TASK DIRECTIONS
Restate word for word the entries below, starting with the line with "129 7 122.3" and continuing through the line with "241 224 55.1". Include both of those lines and no others.

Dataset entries
::::::::

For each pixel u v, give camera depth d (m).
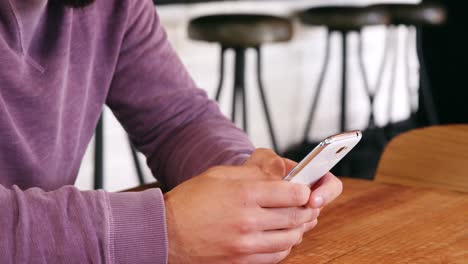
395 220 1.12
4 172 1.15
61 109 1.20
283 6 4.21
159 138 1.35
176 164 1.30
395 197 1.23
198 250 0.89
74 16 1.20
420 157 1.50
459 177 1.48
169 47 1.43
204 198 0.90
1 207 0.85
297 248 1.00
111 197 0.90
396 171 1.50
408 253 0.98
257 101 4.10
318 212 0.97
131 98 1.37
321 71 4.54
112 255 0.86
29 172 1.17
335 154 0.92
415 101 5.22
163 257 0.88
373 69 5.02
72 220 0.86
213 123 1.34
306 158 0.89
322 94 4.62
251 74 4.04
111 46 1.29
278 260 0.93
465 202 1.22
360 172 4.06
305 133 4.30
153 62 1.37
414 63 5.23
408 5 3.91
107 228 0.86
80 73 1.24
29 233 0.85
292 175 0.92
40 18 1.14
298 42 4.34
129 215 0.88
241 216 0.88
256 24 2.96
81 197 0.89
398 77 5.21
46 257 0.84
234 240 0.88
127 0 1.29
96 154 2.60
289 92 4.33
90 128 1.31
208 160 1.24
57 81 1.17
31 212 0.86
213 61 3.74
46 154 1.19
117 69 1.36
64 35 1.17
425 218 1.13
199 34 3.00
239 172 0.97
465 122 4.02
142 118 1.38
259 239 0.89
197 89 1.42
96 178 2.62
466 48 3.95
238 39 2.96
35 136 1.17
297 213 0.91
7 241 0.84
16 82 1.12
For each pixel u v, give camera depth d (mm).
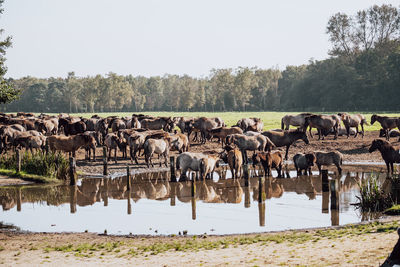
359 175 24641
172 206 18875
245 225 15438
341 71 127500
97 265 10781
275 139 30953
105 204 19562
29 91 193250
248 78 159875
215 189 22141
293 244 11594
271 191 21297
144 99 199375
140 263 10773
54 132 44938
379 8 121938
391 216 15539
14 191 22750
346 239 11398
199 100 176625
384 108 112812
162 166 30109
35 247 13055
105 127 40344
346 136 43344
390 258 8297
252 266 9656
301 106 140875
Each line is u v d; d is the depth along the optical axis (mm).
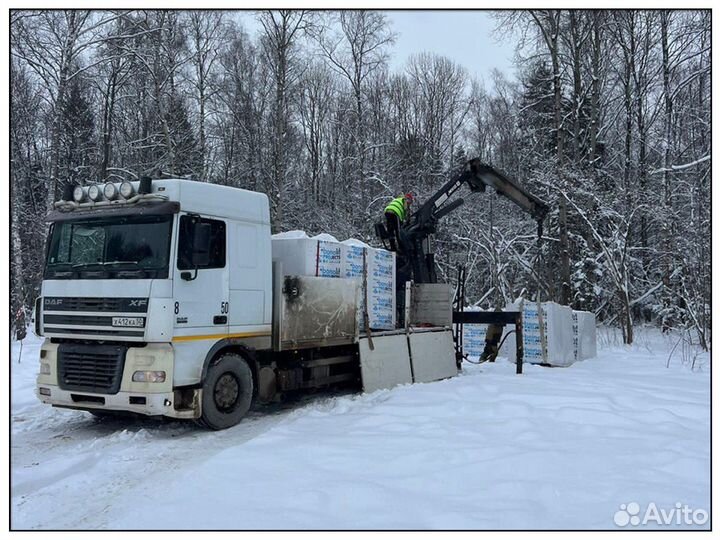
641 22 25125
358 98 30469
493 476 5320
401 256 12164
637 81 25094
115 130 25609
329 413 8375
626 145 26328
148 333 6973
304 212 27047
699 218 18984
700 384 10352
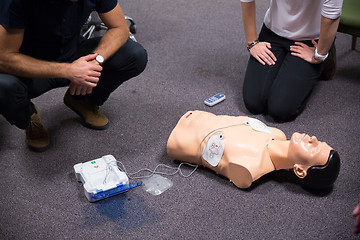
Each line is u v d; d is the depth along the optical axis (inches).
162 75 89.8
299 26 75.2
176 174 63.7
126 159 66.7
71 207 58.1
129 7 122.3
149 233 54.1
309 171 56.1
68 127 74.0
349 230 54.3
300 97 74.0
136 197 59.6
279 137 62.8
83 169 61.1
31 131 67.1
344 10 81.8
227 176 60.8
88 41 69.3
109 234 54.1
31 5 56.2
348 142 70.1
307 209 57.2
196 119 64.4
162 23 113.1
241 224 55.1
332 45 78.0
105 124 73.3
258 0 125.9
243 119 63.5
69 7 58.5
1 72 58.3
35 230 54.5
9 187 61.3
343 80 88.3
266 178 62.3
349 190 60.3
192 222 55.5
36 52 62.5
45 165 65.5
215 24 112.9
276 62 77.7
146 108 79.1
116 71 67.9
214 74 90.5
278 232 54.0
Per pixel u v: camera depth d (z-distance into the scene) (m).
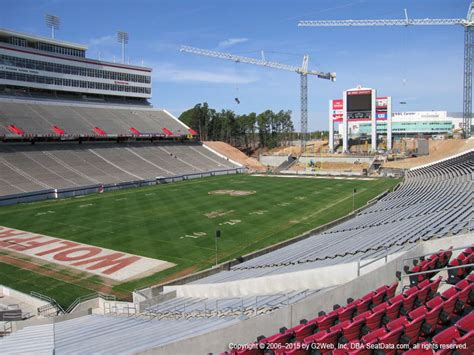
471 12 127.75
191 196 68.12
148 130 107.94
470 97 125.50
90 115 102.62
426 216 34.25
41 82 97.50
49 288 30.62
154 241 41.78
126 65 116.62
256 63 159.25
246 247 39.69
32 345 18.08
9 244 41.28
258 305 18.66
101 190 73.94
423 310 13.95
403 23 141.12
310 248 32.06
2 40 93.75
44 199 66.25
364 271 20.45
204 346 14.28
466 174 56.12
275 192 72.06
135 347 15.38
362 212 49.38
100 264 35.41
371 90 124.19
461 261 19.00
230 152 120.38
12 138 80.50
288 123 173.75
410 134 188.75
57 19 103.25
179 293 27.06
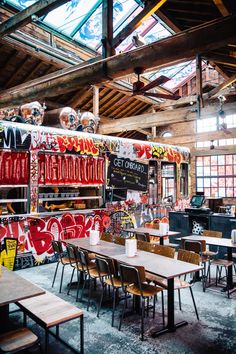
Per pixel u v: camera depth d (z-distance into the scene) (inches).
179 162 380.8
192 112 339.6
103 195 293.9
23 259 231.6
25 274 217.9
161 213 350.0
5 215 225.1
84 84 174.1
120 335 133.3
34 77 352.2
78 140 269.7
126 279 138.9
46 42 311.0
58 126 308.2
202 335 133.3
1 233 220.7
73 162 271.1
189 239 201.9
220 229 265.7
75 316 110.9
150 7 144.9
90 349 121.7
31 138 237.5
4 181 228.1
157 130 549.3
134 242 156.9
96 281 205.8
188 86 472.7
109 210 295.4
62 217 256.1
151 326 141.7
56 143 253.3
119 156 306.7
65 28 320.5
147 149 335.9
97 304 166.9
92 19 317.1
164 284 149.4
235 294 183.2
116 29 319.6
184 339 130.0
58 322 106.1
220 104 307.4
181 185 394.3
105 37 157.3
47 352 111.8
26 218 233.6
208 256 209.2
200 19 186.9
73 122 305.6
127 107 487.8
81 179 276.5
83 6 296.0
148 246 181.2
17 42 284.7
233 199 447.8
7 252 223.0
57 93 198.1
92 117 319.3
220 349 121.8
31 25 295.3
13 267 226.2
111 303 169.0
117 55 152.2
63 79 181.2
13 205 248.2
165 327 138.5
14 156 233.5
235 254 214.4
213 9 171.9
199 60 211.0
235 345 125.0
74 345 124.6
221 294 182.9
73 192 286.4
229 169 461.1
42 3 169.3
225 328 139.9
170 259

::::::::

ANSWER TO THE PROBLEM
129 7 122.3
149 233 54.1
309 171 56.1
68 127 74.0
349 230 54.3
300 97 74.0
136 197 59.6
279 137 62.8
83 169 61.1
31 131 67.1
344 10 81.8
227 176 60.8
88 41 69.3
109 234 54.1
31 5 56.2
348 142 70.1
307 209 57.2
196 119 64.4
162 23 113.1
241 224 55.1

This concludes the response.